You are evaluating whether offering a 1‑month free trial increases paid subscription sign‑ups. Assume the product currently requires immediate payment (no trial). The treatment offers a 30‑day free trial that auto‑converts to paid unless canceled. Design an end‑to‑end A/B test and address:

  1. Eligibility and Randomization
    • Who is included/excluded (e.g., prior payers, grace‑period users)?
    • Unit of randomization (user, device, household?)
    • How to prevent reassignment and cross‑device contamination.
  2. Primary Outcome and Horizon
    • Define a single launch‑gating metric that captures true paid conversion given the 30‑day trial delay.
    • Justify an observation window (e.g., paid start within 60 days of first exposure).
    • Specify guardrail metrics (refunds, chargebacks, engagement, infra cost).
  3. ITT vs. Triggered Analyses
    • Describe both intention‑to‑treat and triggered analyses and when each should drive the decision.
    • Handle users who never see the offer or churn before trial end.
  4. Sample Size
    • Compute per‑arm sample size for: baseline paid conversion 4.0%, MDE +0.8 percentage points (absolute), two‑sided α=0.05, power=0.80. Show the formula and the result.
  5. Bias Controls
    • Address seasonality, novelty effects, geographic heterogeneity, and pre‑existing conversion propensity (e.g., CUPED with a pre‑exposure covariate).
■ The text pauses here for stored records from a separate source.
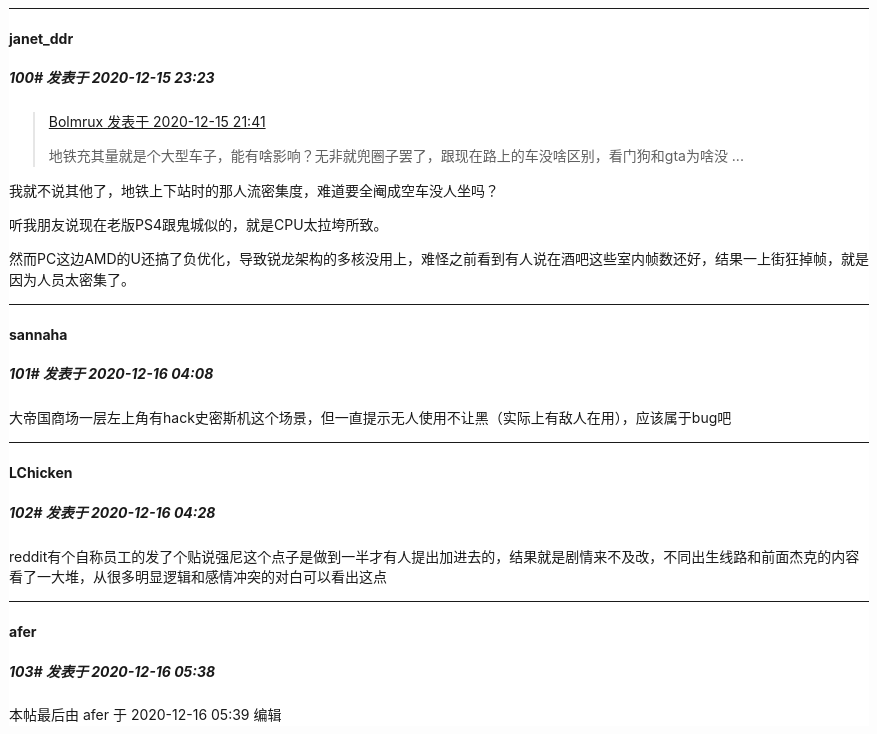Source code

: 





*****

####  janet_ddr  
##### 100#       发表于 2020-12-15 23:23



<blockquote><a href="httphttps://bbs.saraba1st.com/2b/forum.php?mod=redirect&amp;goto=findpost&amp;pid=49733104&amp;ptid=1977439" target="_blank">Bolmrux 发表于 2020-12-15 21:41</a>

地铁充其量就是个大型车子，能有啥影响？无非就兜圈子罢了，跟现在路上的车没啥区别，看门狗和gta为啥没 ...</blockquote>
我就不说其他了，地铁上下站时的那人流密集度，难道要全阉成空车没人坐吗？

听我朋友说现在老版PS4跟鬼城似的，就是CPU太拉垮所致。


然而PC这边AMD的U还搞了负优化，导致锐龙架构的多核没用上，难怪之前看到有人说在酒吧这些室内帧数还好，结果一上街狂掉帧，就是因为人员太密集了。







*****

####  sannaha  
##### 101#       发表于 2020-12-16 04:08




大帝国商场一层左上角有hack史密斯机这个场景，但一直提示无人使用不让黑（实际上有敌人在用），应该属于bug吧







*****

####  LChicken  
##### 102#       发表于 2020-12-16 04:28




reddit有个自称员工的发了个贴说强尼这个点子是做到一半才有人提出加进去的，结果就是剧情来不及改，不同出生线路和前面杰克的内容看了一大堆，从很多明显逻辑和感情冲突的对白可以看出这点







*****

####  afer  
##### 103#       发表于 2020-12-16 05:38



 本帖最后由 afer 于 2020-12-16 05:39 编辑 
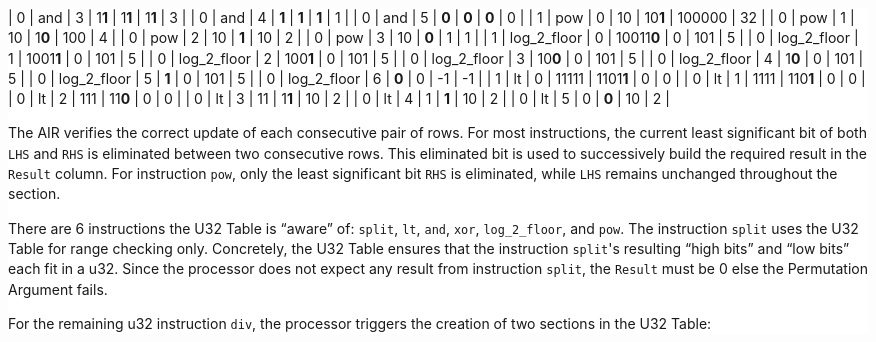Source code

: |            0 | and         |           3 | 1**1**     | 1**1**    |     1**1** |             3 |
|            0 | and         |           4 | **1**      | **1**     |      **1** |             1 |
|            0 | and         |           5 | **0**      | **0**     |      **0** |             0 |
|            1 | pow         |           0 | 10         | 10**1**   |     100000 |            32 |
|            0 | pow         |           1 | 10         | 1**0**    |        100 |             4 |
|            0 | pow         |           2 | 10         | **1**     |         10 |             2 |
|            0 | pow         |           3 | 10         | **0**     |          1 |             1 |
|            1 | log_2_floor |           0 | 10011**0** | 0         |        101 |             5 |
|            0 | log_2_floor |           1 | 1001**1**  | 0         |        101 |             5 |
|            0 | log_2_floor |           2 | 100**1**   | 0         |        101 |             5 |
|            0 | log_2_floor |           3 | 10**0**    | 0         |        101 |             5 |
|            0 | log_2_floor |           4 | 1**0**     | 0         |        101 |             5 |
|            0 | log_2_floor |           5 | **1**      | 0         |        101 |             5 |
|            0 | log_2_floor |           6 | **0**      | 0         |         -1 |            -1 |
|            1 | lt          |           0 | 11111      | 1101**1** |          0 |             0 |
|            0 | lt          |           1 | 1111       | 110**1**  |          0 |             0 |
|            0 | lt          |           2 | 111        | 11**0**   |          0 |             0 |
|            0 | lt          |           3 | 11         | 1**1**    |         10 |             2 |
|            0 | lt          |           4 | 1          | **1**     |         10 |             2 |
|            0 | lt          |           5 | 0          | **0**     |         10 |             2 |

The AIR verifies the correct update of each consecutive pair of rows.
For most instructions, the current least significant bit of both `LHS` and `RHS` is eliminated between two consecutive rows.
This eliminated bit is used to successively build the required result in the `Result` column.
For instruction `pow`, only the least significant bit `RHS` is eliminated, while `LHS` remains unchanged throughout the section.

There are 6 instructions the U32 Table is “aware” of: `split`, `lt`, `and`, `xor`, `log_2_floor`, and `pow`.
The instruction `split` uses the U32 Table for range checking only.
Concretely, the U32 Table ensures that the instruction `split`'s resulting “high bits” and “low bits” each fit in a u32.
Since the processor does not expect any result from instruction `split`, the `Result` must be 0 else the Permutation Argument fails.

For the remaining u32 instruction `div`, the processor triggers the creation of two sections in the U32 Table:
  6. Interference and Fraud
    • Detect collusion or referral abuse; protect against multiple sign‑ups.
  7. Decision Framework
    • Specify exact launch criteria (statistical significance, minimum practical effect, guardrail thresholds), how you’d adjust for peeking/sequential looks, and a staged ramp plan if results are borderline.
    • Provide precise analysis steps and examples of tables/figures you would produce.